Tapi fenomena kehebohan pemburu takjil yang kemudian di posting di berbagai media massa. Kalangan yang mengikuti kegiatan ini tidak semata-mata yang berasal dari agama islam yang Tengah menunaikan ibadah Puasa. Tapi berbagai komunitas, anak muda yang dari berbagai latar belakang budaya.
Keunikan sekaligus kemeriahan mengejar takjil kemudian menggema. Menjadikan suasana menjelang bedug berbunyi menjadi seru.
Bayangkan. Slogan berhasil berburu takjil kemudian diposting diiringi dengan tingkah pola yang membuat saya menjadi tertawa. Sekaligus terharu.
Takjil yang dijual yang semula ditujukan kepada pembeli yang berpuasa justru semakin seru ketika malah diserbu oleh anak-anak muda yang justru bukan berasal dari agama islam. Biasa dikenal sebagai kaum noni ataupun nasrani. Bahkan malah justru semakin seru anak-anak muda yang dari Tionghoa.
Tidak tanggung-tanggung.

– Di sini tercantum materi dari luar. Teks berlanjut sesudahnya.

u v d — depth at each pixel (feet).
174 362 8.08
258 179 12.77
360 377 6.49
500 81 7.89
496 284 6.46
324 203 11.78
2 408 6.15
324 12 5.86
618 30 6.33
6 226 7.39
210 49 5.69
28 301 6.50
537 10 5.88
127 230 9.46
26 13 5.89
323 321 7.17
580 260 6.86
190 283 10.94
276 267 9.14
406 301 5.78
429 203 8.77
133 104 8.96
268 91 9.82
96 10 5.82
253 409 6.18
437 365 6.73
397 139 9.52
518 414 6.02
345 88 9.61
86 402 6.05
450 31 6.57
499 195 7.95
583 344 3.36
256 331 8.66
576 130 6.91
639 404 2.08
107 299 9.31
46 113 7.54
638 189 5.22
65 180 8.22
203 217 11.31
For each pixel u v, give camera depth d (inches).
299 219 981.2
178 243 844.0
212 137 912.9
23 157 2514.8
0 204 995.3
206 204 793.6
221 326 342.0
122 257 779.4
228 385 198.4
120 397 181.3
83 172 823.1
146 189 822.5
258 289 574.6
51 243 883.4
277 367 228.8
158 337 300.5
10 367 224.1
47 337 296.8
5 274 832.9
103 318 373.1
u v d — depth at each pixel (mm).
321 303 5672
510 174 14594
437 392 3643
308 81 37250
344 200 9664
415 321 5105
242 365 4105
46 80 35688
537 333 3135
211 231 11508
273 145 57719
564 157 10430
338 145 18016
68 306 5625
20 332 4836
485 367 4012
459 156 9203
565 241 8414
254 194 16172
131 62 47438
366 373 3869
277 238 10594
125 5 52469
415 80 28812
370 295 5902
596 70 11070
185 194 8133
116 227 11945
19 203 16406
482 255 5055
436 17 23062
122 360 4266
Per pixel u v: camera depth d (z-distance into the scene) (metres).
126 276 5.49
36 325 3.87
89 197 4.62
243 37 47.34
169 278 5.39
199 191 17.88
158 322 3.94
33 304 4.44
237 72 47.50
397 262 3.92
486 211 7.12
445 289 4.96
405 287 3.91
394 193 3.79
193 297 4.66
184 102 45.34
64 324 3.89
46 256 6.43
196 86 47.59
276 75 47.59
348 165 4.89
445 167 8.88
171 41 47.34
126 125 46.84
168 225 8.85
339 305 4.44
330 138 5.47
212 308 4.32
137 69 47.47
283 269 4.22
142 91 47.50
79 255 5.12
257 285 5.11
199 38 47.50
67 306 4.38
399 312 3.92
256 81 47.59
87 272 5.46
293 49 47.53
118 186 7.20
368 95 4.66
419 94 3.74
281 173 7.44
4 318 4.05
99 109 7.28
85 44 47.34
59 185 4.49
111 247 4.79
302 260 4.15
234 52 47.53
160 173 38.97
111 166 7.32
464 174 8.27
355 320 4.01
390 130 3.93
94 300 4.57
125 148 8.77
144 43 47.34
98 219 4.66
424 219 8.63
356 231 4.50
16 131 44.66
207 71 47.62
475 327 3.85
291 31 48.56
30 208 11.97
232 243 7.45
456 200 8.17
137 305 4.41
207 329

Ketika berburu takjil dari Jam 2 Siang malah sembari memamerkan hasil “Tangkapannya” namun justru dimakan setelah bedug berbunyi.
Slogannya tidak tanggung-tanggung. “Puasa adalah kewajibanmu. Berburu takjil adalah hak Bersama”.
Yang paling seru justru balasan dari anak-anak muda yang hanya dapat “ubi jalar” atau “risol” yang tersisa yang kemudian malah membalas posting “Pak Menag, keluarkan edaran, agar yang membeli takjil harus ditest syahadat”.
Bukannya “ngeper”, slogan ini Malah dibalas lebih seru “Kami pasti hapal”.
Kehebohan di media massa yang mengibarkan peristiwa berburu takjil adalah peristiwa budaya sekaligus fenomena sosial yang Tengah terjadi memberikan pelajaran kehidupan kepada kita semua.
Peristiwa agama (rangkaian prosesi agama) yang kemudian dikemas lebih menarik ternyata dapat menjadikan peristiwa yang semula “rangkaian prosesi agama” justru menjadi peristiwa sosial yang menarik untuk diikuti berbagai kalangan.
Sebelumnya menjelang Hari raya Nyepi, arak-arakan pawai Ogoh-ogoh, justru tidak hanya ritual Agama Hindu. Tapi sudah menjadi Festival Budaya yang ramai diikuti berbagai Komunitas.
Berbagai pemberitaan, posting di berbagai media massa sekali lagi menegaskan.
Mengikuti berbagai kegiatan (semula ritual agama) yang kemudian justru banyak diikuti diluar komunitas membuat kita menjadi terharu.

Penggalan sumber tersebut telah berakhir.